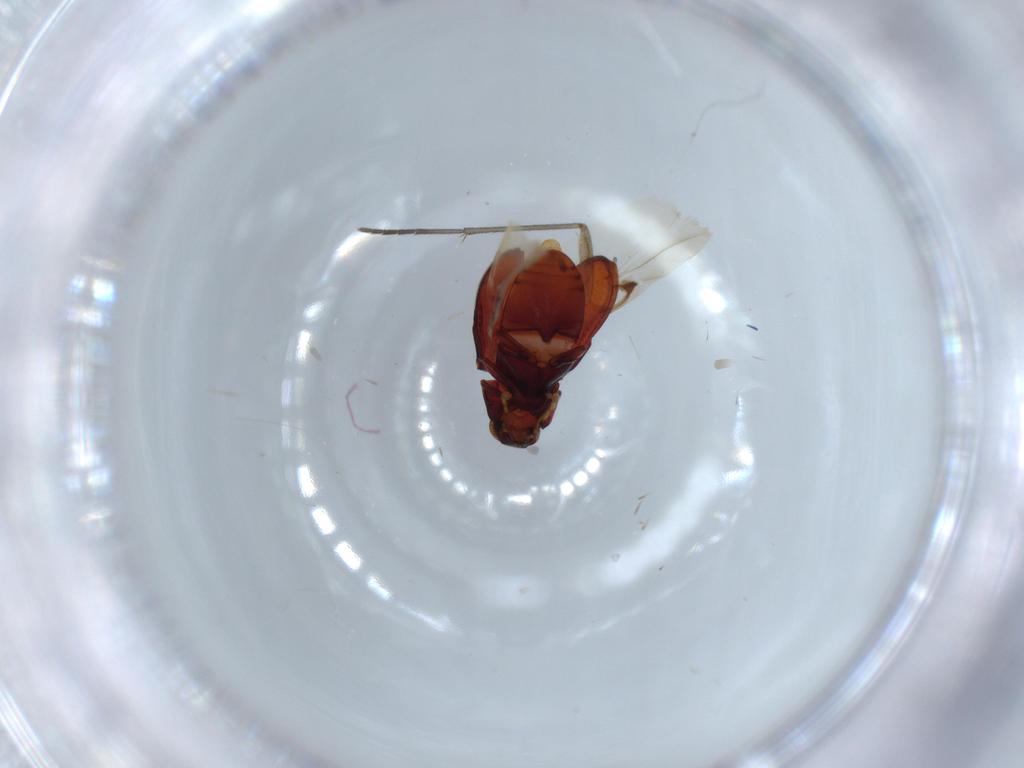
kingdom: Animalia
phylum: Arthropoda
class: Insecta
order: Coleoptera
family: Ptinidae
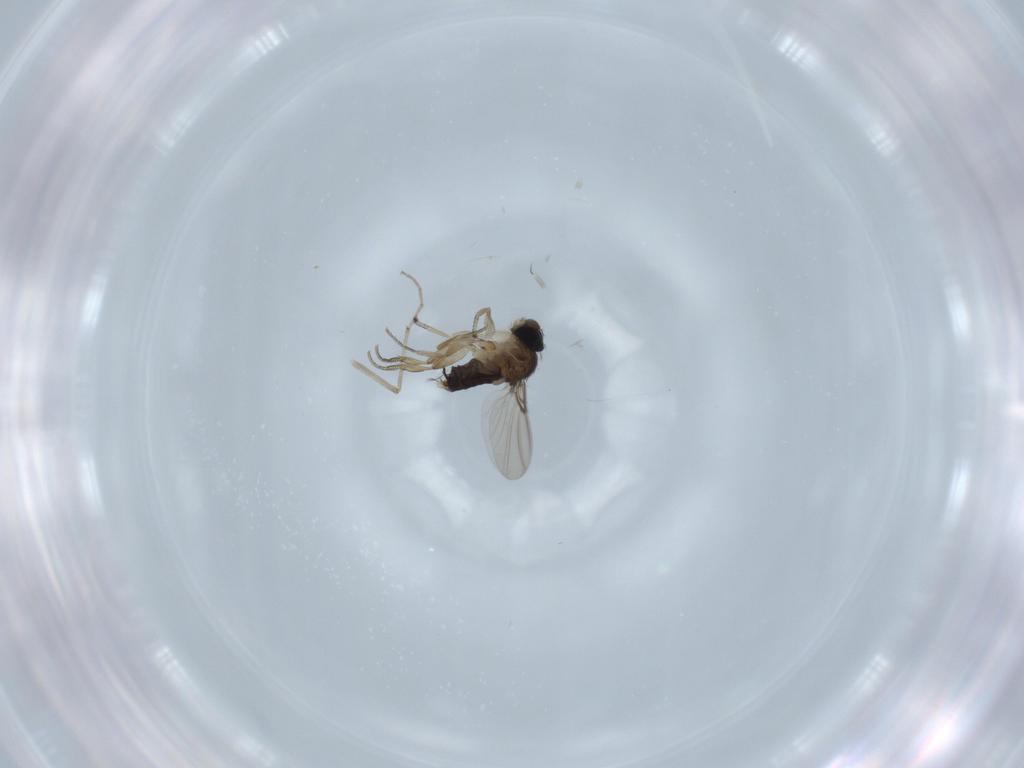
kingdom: Animalia
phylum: Arthropoda
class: Insecta
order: Diptera
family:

=======

## WHAT THE EXERCISE ASKS
Reproduce every line above verbatim, from the first through the last, and omit the pictures.

## RESPONSE TO THIS EXERCISE
kingdom: Animalia
phylum: Arthropoda
class: Insecta
order: Coleoptera
family: Ptinidae
kingdom: Animalia
phylum: Arthropoda
class: Insecta
order: Diptera
family:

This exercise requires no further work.